**À faire:** Restituez à l'identique toutes les lignes du matériel, sans y inclure les images.

**Liste du matériel:**
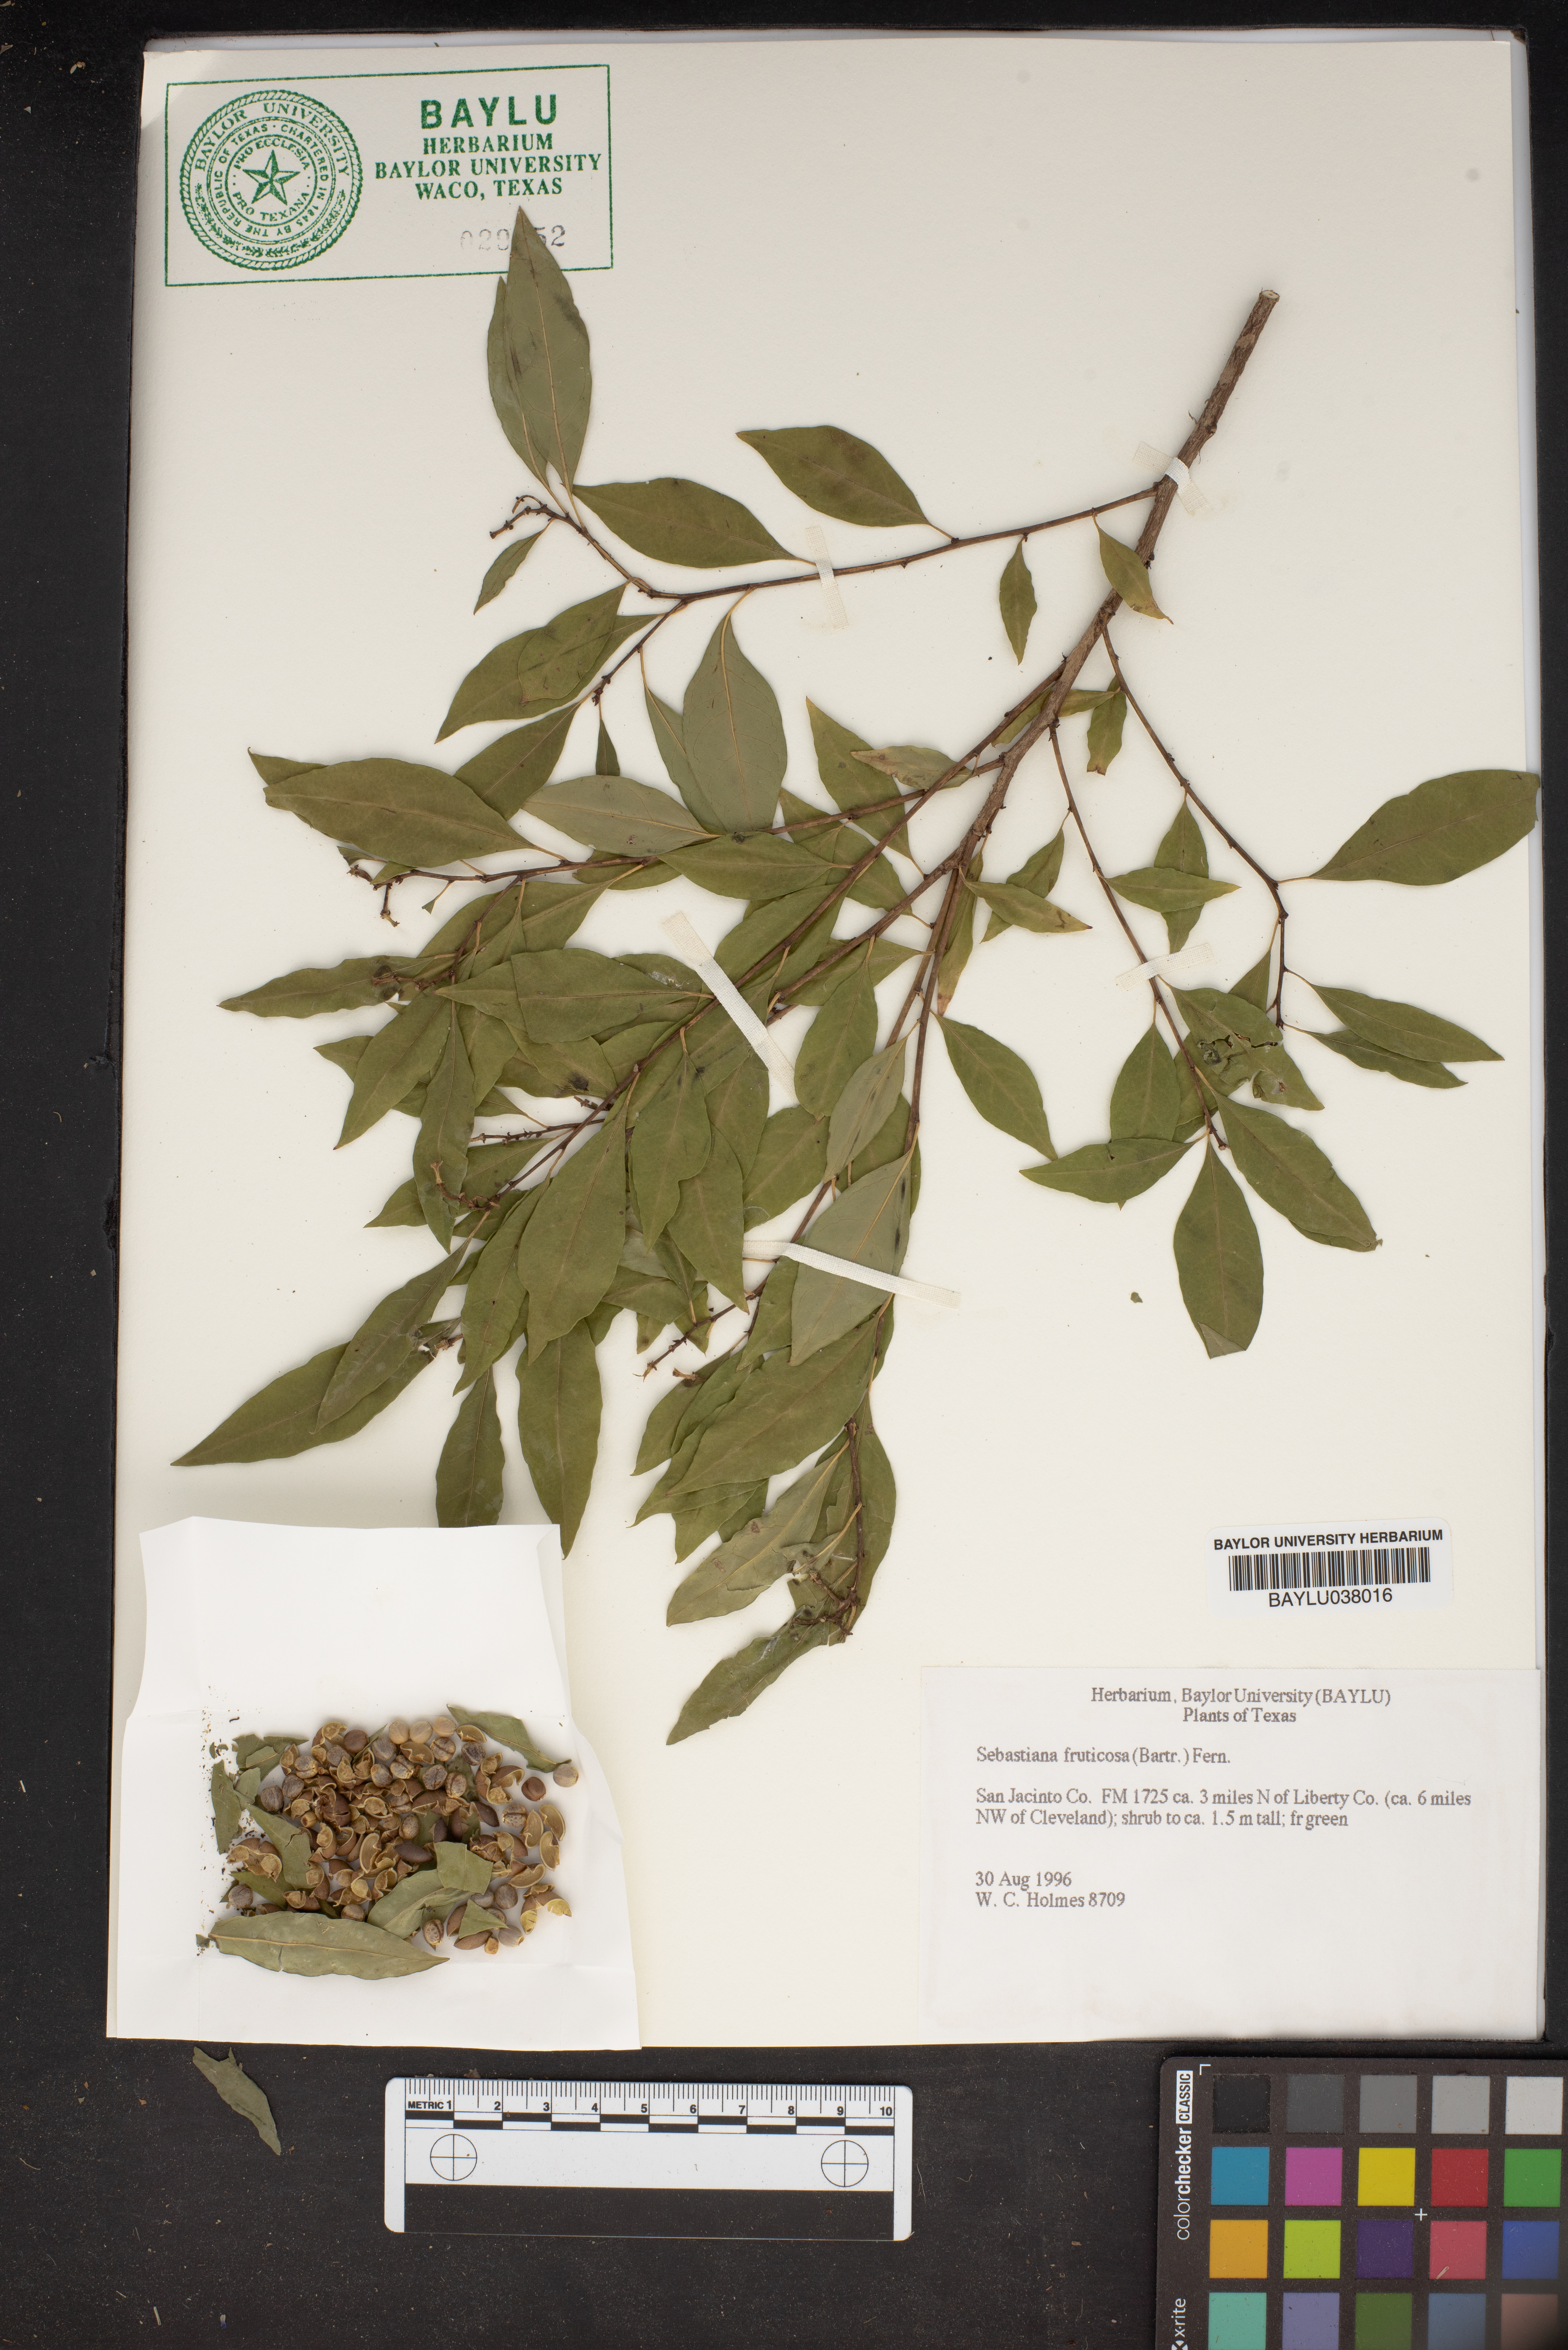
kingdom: Plantae
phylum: Tracheophyta
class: Magnoliopsida
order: Malpighiales
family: Euphorbiaceae
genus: Ditrysinia
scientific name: Ditrysinia fruticosa
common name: Gulf sebastian-bush
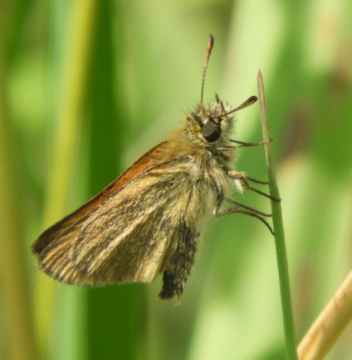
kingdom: Animalia
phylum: Arthropoda
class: Insecta
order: Lepidoptera
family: Hesperiidae
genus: Thymelicus
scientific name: Thymelicus lineola
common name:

**Réponse complète:**
kingdom: Plantae
phylum: Tracheophyta
class: Magnoliopsida
order: Malpighiales
family: Euphorbiaceae
genus: Ditrysinia
scientific name: Ditrysinia fruticosa
common name: Gulf sebastian-bush
kingdom: Animalia
phylum: Arthropoda
class: Insecta
order: Lepidoptera
family: Hesperiidae
genus: Thymelicus
scientific name: Thymelicus lineola
common name:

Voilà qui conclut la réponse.